--- TASK DESCRIPTION ---
Whatever appears in the records, retype it exactly, except for the pictures.

--

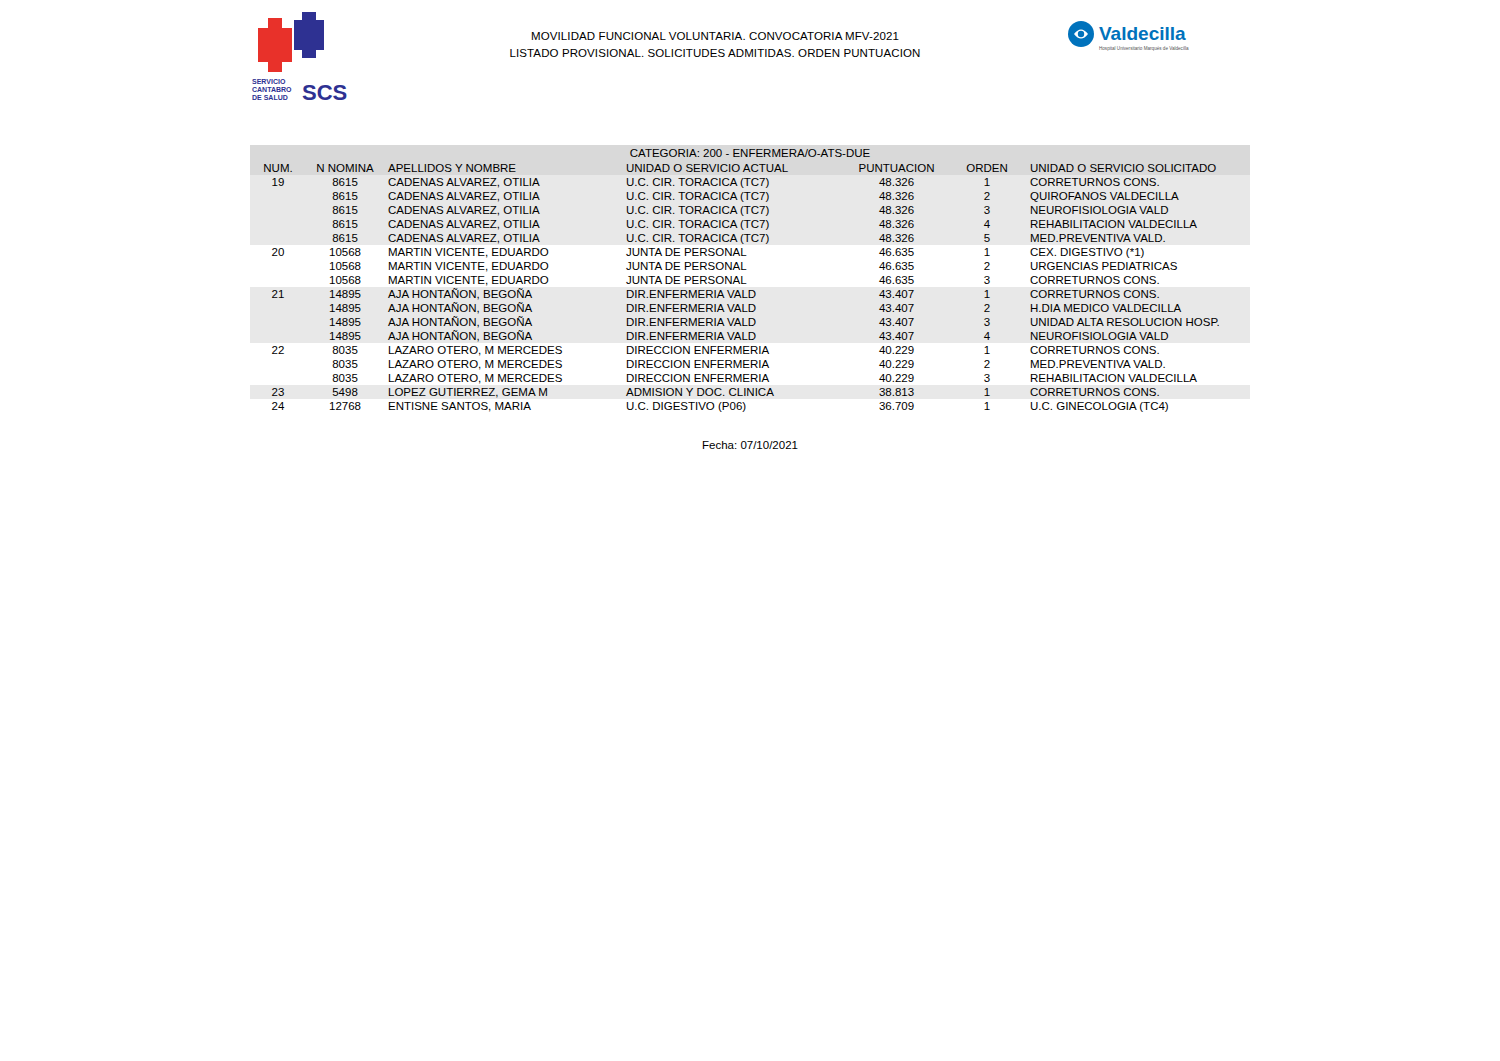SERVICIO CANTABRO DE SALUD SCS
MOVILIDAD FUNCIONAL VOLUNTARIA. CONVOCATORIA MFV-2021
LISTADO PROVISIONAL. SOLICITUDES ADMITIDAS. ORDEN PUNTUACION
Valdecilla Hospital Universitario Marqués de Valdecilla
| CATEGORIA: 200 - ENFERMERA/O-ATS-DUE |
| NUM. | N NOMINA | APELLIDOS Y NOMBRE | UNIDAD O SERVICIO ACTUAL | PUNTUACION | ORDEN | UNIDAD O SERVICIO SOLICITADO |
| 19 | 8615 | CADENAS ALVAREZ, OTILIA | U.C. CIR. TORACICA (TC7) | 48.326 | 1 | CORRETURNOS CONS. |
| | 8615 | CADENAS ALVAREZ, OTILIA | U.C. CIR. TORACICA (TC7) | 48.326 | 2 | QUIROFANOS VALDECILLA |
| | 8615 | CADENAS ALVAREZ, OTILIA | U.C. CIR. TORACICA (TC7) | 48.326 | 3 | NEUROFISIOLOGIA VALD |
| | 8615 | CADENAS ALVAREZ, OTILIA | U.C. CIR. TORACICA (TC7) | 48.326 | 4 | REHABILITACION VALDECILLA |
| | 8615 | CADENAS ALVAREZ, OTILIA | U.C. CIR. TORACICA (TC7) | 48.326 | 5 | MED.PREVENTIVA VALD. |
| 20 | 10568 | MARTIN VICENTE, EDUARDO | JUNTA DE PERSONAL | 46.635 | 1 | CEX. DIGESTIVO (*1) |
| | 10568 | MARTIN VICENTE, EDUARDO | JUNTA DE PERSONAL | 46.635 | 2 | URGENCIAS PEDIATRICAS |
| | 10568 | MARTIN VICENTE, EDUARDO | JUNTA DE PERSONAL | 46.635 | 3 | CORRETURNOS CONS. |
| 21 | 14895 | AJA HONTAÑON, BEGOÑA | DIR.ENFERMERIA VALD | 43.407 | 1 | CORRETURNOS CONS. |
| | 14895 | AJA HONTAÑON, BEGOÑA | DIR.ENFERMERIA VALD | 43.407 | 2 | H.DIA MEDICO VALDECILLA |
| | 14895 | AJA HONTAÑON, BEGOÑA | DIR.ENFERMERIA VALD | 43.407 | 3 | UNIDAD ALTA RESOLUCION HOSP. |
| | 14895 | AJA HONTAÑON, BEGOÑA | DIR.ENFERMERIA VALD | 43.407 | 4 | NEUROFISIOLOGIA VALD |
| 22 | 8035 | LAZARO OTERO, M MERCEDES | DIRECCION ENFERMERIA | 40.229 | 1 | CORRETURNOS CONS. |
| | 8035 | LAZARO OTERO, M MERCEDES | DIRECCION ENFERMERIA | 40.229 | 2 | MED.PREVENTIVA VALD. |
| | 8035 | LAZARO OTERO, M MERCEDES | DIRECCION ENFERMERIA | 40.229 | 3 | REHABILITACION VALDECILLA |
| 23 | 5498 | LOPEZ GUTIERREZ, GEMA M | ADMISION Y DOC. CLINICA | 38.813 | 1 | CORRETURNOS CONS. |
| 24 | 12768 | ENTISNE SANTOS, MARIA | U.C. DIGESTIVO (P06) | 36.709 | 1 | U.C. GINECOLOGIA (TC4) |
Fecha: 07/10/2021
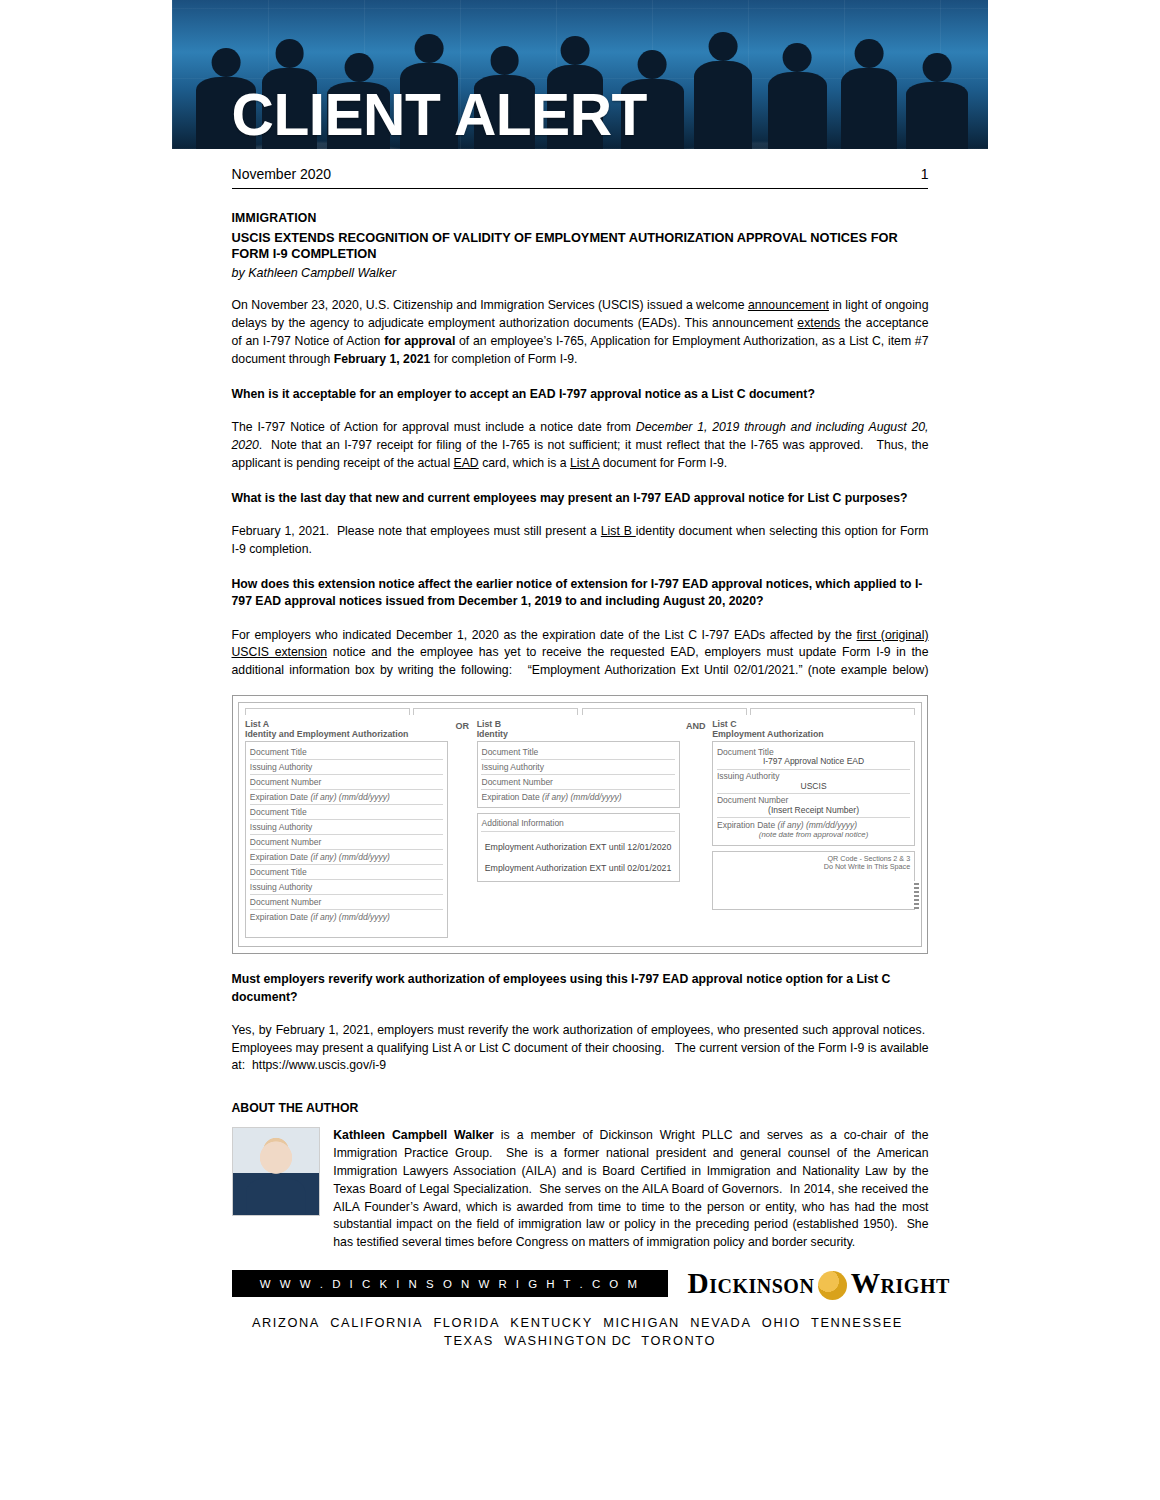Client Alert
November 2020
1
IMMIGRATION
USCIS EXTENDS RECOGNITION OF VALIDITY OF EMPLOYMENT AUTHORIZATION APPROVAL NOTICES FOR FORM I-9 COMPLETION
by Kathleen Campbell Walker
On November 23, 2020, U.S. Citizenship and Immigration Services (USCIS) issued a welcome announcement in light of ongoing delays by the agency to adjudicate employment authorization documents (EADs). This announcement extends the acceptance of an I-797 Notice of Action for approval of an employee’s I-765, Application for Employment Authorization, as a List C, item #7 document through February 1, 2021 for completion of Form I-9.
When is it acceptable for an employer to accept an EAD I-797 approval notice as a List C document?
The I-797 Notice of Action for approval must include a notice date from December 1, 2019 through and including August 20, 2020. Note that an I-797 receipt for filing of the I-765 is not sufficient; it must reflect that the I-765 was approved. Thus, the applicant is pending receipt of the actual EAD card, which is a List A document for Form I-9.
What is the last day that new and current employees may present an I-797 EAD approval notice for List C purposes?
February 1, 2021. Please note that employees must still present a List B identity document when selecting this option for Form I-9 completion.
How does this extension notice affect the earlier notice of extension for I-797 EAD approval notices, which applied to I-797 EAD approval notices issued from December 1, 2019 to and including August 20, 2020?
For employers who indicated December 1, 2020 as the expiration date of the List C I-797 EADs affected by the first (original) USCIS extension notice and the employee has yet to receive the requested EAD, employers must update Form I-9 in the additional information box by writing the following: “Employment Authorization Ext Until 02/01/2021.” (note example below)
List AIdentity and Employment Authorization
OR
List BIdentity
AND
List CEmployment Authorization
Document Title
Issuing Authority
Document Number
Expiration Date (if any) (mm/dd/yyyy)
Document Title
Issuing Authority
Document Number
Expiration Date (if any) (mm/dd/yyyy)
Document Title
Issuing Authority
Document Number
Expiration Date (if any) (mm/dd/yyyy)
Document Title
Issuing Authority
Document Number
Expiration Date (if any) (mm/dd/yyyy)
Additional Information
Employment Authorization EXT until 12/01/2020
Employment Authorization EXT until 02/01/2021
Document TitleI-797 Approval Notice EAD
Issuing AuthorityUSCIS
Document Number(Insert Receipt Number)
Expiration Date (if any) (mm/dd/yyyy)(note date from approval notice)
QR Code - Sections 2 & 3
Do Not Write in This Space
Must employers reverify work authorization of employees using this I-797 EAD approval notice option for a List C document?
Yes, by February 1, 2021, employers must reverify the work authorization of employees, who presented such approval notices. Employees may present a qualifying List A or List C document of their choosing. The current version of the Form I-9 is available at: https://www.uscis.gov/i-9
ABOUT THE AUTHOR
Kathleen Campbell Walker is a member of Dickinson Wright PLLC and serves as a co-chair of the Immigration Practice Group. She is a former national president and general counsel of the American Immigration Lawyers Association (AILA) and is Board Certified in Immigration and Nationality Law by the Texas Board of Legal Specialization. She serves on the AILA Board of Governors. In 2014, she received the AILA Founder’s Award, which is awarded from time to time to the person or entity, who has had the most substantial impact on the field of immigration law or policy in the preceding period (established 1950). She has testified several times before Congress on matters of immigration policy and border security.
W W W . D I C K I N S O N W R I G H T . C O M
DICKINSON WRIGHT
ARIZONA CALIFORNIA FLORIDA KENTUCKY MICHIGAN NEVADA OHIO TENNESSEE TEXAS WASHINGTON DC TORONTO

--

--- ANSWER AREA ---
SERVICIO CANTABRO DE SALUD SCS
MOVILIDAD FUNCIONAL VOLUNTARIA. CONVOCATORIA MFV-2021
LISTADO PROVISIONAL. SOLICITUDES ADMITIDAS. ORDEN PUNTUACION
Valdecilla Hospital Universitario Marqués de Valdecilla
| CATEGORIA: 200 - ENFERMERA/O-ATS-DUE |
| NUM. | N NOMINA | APELLIDOS Y NOMBRE | UNIDAD O SERVICIO ACTUAL | PUNTUACION | ORDEN | UNIDAD O SERVICIO SOLICITADO |
| 19 | 8615 | CADENAS ALVAREZ, OTILIA | U.C. CIR. TORACICA (TC7) | 48.326 | 1 | CORRETURNOS CONS. |
| | 8615 | CADENAS ALVAREZ, OTILIA | U.C. CIR. TORACICA (TC7) | 48.326 | 2 | QUIROFANOS VALDECILLA |
| | 8615 | CADENAS ALVAREZ, OTILIA | U.C. CIR. TORACICA (TC7) | 48.326 | 3 | NEUROFISIOLOGIA VALD |
| | 8615 | CADENAS ALVAREZ, OTILIA | U.C. CIR. TORACICA (TC7) | 48.326 | 4 | REHABILITACION VALDECILLA |
| | 8615 | CADENAS ALVAREZ, OTILIA | U.C. CIR. TORACICA (TC7) | 48.326 | 5 | MED.PREVENTIVA VALD. |
| 20 | 10568 | MARTIN VICENTE, EDUARDO | JUNTA DE PERSONAL | 46.635 | 1 | CEX. DIGESTIVO (*1) |
| | 10568 | MARTIN VICENTE, EDUARDO | JUNTA DE PERSONAL | 46.635 | 2 | URGENCIAS PEDIATRICAS |
| | 10568 | MARTIN VICENTE, EDUARDO | JUNTA DE PERSONAL | 46.635 | 3 | CORRETURNOS CONS. |
| 21 | 14895 | AJA HONTAÑON, BEGOÑA | DIR.ENFERMERIA VALD | 43.407 | 1 | CORRETURNOS CONS. |
| | 14895 | AJA HONTAÑON, BEGOÑA | DIR.ENFERMERIA VALD | 43.407 | 2 | H.DIA MEDICO VALDECILLA |
| | 14895 | AJA HONTAÑON, BEGOÑA | DIR.ENFERMERIA VALD | 43.407 | 3 | UNIDAD ALTA RESOLUCION HOSP. |
| | 14895 | AJA HONTAÑON, BEGOÑA | DIR.ENFERMERIA VALD | 43.407 | 4 | NEUROFISIOLOGIA VALD |
| 22 | 8035 | LAZARO OTERO, M MERCEDES | DIRECCION ENFERMERIA | 40.229 | 1 | CORRETURNOS CONS. |
| | 8035 | LAZARO OTERO, M MERCEDES | DIRECCION ENFERMERIA | 40.229 | 2 | MED.PREVENTIVA VALD. |
| | 8035 | LAZARO OTERO, M MERCEDES | DIRECCION ENFERMERIA | 40.229 | 3 | REHABILITACION VALDECILLA |
| 23 | 5498 | LOPEZ GUTIERREZ, GEMA M | ADMISION Y DOC. CLINICA | 38.813 | 1 | CORRETURNOS CONS. |
| 24 | 12768 | ENTISNE SANTOS, MARIA | U.C. DIGESTIVO (P06) | 36.709 | 1 | U.C. GINECOLOGIA (TC4) |
Fecha: 07/10/2021
Client Alert
November 2020
1
IMMIGRATION
USCIS EXTENDS RECOGNITION OF VALIDITY OF EMPLOYMENT AUTHORIZATION APPROVAL NOTICES FOR FORM I-9 COMPLETION
by Kathleen Campbell Walker
On November 23, 2020, U.S. Citizenship and Immigration Services (USCIS) issued a welcome announcement in light of ongoing delays by the agency to adjudicate employment authorization documents (EADs). This announcement extends the acceptance of an I-797 Notice of Action for approval of an employee’s I-765, Application for Employment Authorization, as a List C, item #7 document through February 1, 2021 for completion of Form I-9.
When is it acceptable for an employer to accept an EAD I-797 approval notice as a List C document?
The I-797 Notice of Action for approval must include a notice date from December 1, 2019 through and including August 20, 2020. Note that an I-797 receipt for filing of the I-765 is not sufficient; it must reflect that the I-765 was approved. Thus, the applicant is pending receipt of the actual EAD card, which is a List A document for Form I-9.
What is the last day that new and current employees may present an I-797 EAD approval notice for List C purposes?
February 1, 2021. Please note that employees must still present a List B identity document when selecting this option for Form I-9 completion.
How does this extension notice affect the earlier notice of extension for I-797 EAD approval notices, which applied to I-797 EAD approval notices issued from December 1, 2019 to and including August 20, 2020?
For employers who indicated December 1, 2020 as the expiration date of the List C I-797 EADs affected by the first (original) USCIS extension notice and the employee has yet to receive the requested EAD, employers must update Form I-9 in the additional information box by writing the following: “Employment Authorization Ext Until 02/01/2021.” (note example below)
List AIdentity and Employment Authorization
OR
List BIdentity
AND
List CEmployment Authorization
Document Title
Issuing Authority
Document Number
Expiration Date (if any) (mm/dd/yyyy)
Document Title
Issuing Authority
Document Number
Expiration Date (if any) (mm/dd/yyyy)
Document Title
Issuing Authority
Document Number
Expiration Date (if any) (mm/dd/yyyy)
Document Title
Issuing Authority
Document Number
Expiration Date (if any) (mm/dd/yyyy)
Additional Information
Employment Authorization EXT until 12/01/2020
Employment Authorization EXT until 02/01/2021
Document TitleI-797 Approval Notice EAD
Issuing AuthorityUSCIS
Document Number(Insert Receipt Number)
Expiration Date (if any) (mm/dd/yyyy)(note date from approval notice)
QR Code - Sections 2 & 3
Do Not Write in This Space
Must employers reverify work authorization of employees using this I-797 EAD approval notice option for a List C document?
Yes, by February 1, 2021, employers must reverify the work authorization of employees, who presented such approval notices. Employees may present a qualifying List A or List C document of their choosing. The current version of the Form I-9 is available at: https://www.uscis.gov/i-9
ABOUT THE AUTHOR
Kathleen Campbell Walker is a member of Dickinson Wright PLLC and serves as a co-chair of the Immigration Practice Group. She is a former national president and general counsel of the American Immigration Lawyers Association (AILA) and is Board Certified in Immigration and Nationality Law by the Texas Board of Legal Specialization. She serves on the AILA Board of Governors. In 2014, she received the AILA Founder’s Award, which is awarded from time to time to the person or entity, who has had the most substantial impact on the field of immigration law or policy in the preceding period (established 1950). She has testified several times before Congress on matters of immigration policy and border security.
W W W . D I C K I N S O N W R I G H T . C O M
DICKINSON WRIGHT
ARIZONA CALIFORNIA FLORIDA KENTUCKY MICHIGAN NEVADA OHIO TENNESSEE TEXAS WASHINGTON DC TORONTO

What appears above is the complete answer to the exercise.